------ Available data ------
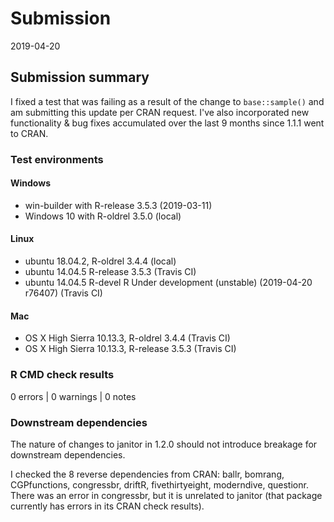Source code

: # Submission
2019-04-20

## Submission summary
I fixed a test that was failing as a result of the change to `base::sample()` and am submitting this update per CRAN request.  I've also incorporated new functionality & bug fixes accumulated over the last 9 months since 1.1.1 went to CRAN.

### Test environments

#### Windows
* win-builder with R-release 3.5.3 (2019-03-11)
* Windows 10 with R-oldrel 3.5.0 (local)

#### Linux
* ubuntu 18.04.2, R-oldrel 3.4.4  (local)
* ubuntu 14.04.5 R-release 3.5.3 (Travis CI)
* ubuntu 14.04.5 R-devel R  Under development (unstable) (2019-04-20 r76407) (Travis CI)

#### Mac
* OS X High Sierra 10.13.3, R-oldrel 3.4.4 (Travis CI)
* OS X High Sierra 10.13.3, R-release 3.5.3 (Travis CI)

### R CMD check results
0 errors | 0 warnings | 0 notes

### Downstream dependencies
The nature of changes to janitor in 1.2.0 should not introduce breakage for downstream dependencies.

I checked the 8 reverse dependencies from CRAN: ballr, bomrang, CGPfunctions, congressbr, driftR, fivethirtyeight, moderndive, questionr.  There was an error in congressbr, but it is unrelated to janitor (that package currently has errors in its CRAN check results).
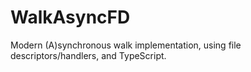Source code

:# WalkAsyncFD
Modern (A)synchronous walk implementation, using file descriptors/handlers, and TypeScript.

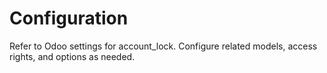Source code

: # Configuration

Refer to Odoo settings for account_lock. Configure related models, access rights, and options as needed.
------
Please set down the data above exactly as given, leaving every picture out.

Source code

: # Submission
2019-04-20

## Submission summary
I fixed a test that was failing as a result of the change to `base::sample()` and am submitting this update per CRAN request.  I've also incorporated new functionality & bug fixes accumulated over the last 9 months since 1.1.1 went to CRAN.

### Test environments

#### Windows
* win-builder with R-release 3.5.3 (2019-03-11)
* Windows 10 with R-oldrel 3.5.0 (local)

#### Linux
* ubuntu 18.04.2, R-oldrel 3.4.4  (local)
* ubuntu 14.04.5 R-release 3.5.3 (Travis CI)
* ubuntu 14.04.5 R-devel R  Under development (unstable) (2019-04-20 r76407) (Travis CI)

#### Mac
* OS X High Sierra 10.13.3, R-oldrel 3.4.4 (Travis CI)
* OS X High Sierra 10.13.3, R-release 3.5.3 (Travis CI)

### R CMD check results
0 errors | 0 warnings | 0 notes

### Downstream dependencies
The nature of changes to janitor in 1.2.0 should not introduce breakage for downstream dependencies.

I checked the 8 reverse dependencies from CRAN: ballr, bomrang, CGPfunctions, congressbr, driftR, fivethirtyeight, moderndive, questionr.  There was an error in congressbr, but it is unrelated to janitor (that package currently has errors in its CRAN check results).
Source code

:# WalkAsyncFD
Modern (A)synchronous walk implementation, using file descriptors/handlers, and TypeScript.

Source code

: # Configuration

Refer to Odoo settings for account_lock. Configure related models, access rights, and options as needed.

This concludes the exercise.